O espaço é um enorme vazio gelado. É tão vazio como imaginarmos uma bola de futebol em Madrid, no centro da Península, e pensarmos que, em média, todo o resto de Portugal e Espanha sem qualquer outro adereço. É assim o vazio que nos rodeia.
Chega-se a esta conta absurda multiplicando dois fatores da ordem do infinitamente pequeno: se fôssemos postos ao acaso num qualquer ponto do universo, a probabilidade de estarmos dentro de uma galáxia seria muito mais baixa que a de ganharmos o Euromilhões; se fôssemos postos ao acaso dentro de uma galáxia, a hipótese de estarmos perto de uma estrela seria também muito mais baixa que a de ganharmos o Euromilhões. Conhece alguém que tenha acertado duas vezes no Euromilhões? Ou três, para fazermos as contas de forma mais rigorosa.
O espaço é um vazio. Não absoluto, que há alguma matéria interestelar. Hidrogénio, sobretudo, dimanado do Big Bang. Numa concentração reduzidíssima, mas, ainda assim, existente.
Matéria atrai matéria, ensinaram-nos na escola. E algumas ‘nuvens’ de moléculas têm partículas suficiente para iniciar um processo de formação, um processo de interação que vai resultar em algo maravilhoso. Tudo isto, novamente, na imensidão do espaço interestelar.
Se a matéria começar a dançar com matéria, haverá movimento, e o primeiro andamento de um processo criativo pode estar em marcha. Haverá, por via da atração gravitacional, mais matéria a juntar-se ao baile e possivelmente haverá movimento circular por via de toda esta azáfama. Se tudo correr de feição, haverá um disco de matéria a girar, e se esse disco tiver matéria suficiente, irá agregar mais matéria no centro. Se tudo isto acontecer, teremos aqui um disco protoplanetário. Em ciência, chama-se «colapso gravitacional» ao que desencadeia este fenómeno.
A matéria no centro irá tornar-se mais densa, muito mais que a da periferia do disco. Se tudo continuar a correr conforme o processo de criação que abordamos, o amontoado de matéria será suficiente para gerar um corpo, e esse corpo, se tiver matéria suficiente, irá acumulá-la ao ponto de dar início à fornalha da fusão nuclear – nasce assim uma estrela.
O resto do disco protoplanetário tem matéria, mas densidade mais baixa. Provavelmente, irá gerar-se um fenómeno de acreção (do tal matéria atrai matéria) e alguns outros pontos de massa, não tão densos como a estrela do centro e por isso incapazes de começar os processos de fusão nuclear, poderão ganhar forma – nascem assim os planetas.

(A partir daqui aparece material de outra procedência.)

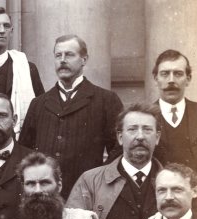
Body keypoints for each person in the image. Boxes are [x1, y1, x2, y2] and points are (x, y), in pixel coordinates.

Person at [20, 35, 123, 198]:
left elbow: (119, 149)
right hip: (45, 196)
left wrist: (99, 181)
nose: (62, 60)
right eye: (58, 55)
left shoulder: (106, 100)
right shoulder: (39, 104)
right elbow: (24, 151)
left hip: (87, 194)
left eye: (69, 55)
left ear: (84, 59)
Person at [150, 50, 197, 217]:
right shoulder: (144, 118)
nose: (171, 80)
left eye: (178, 73)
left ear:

É uma ocorrência relativamente comum. Há, contudo, muitas ocasiões de dança de matéria que originam não uma, mas duas estrelas. Outras ainda três ou mais, e chegamos assim aos sistemas múltiplos.
A geração de novos mundos
No universo da atualidade, com 13,7 mil milhões de anos, é este o processo de geração de novos mundos. Como dizia Carl Sagan, são «dolorosamente belos» no meio do nada que forma o universo.
As estrelas são obviamente conhecidas desde a antiguidade. A ideia peregrina de serem sóis distantes (ou de o Sol ser igualmente uma estrela, só que muito mais próxima), foi proposta por Anaxágoras há 2500 anos.
Dois mil anos depois, alguns astrónomos do Renascimento supuseram então planetas em torno destas estrelas. Claro que a noção de exoplaneta era muito diferente da atual, que ganhou forma teórica no começo século XX por via de medições mais precisas dos movimentos estelares e forma prática na década de 1990, quando foram efetivamente descobertos os primeiros – pensemos na dificuldade de discernir pequenos pontos que não emitem luz ao pé de uma esfera enorme e ardente em processos de fusão nuclear – nunca foi fácil encontrar um planeta a orbitar uma estrela que não o Sol
Está aqui um resumo do que foi então toda esta empreitada de sonho. Nos nossos dias, com telescópios no espaço, e desde há quase três anos com o formidável James Webb, estas descobertas, sem serem uma novidade quase diária, tornaram-se rotineiras.
São efetivamente descobertas maravilhosas, mas a questão da vida noutros planetas exige toda a cautela. As moléculas orgânicas, se forem complexas, e a complexidade é condição necessária para a vida, exige muito mais que as condições propícias para pensarmos, de supetão, que temos vizinhos aqui perto que querem falar connosco.
Os fatores da geração de vida serão outros e a eles podemos voltar brevemente. Afinal, quem é que não gostaria de dar um abracinho ao seu irmão interestelar? E, se pensarmos um pouco nesta hipótese, não será esta a ideia mais arrojada que nos pode passar pela cabeça?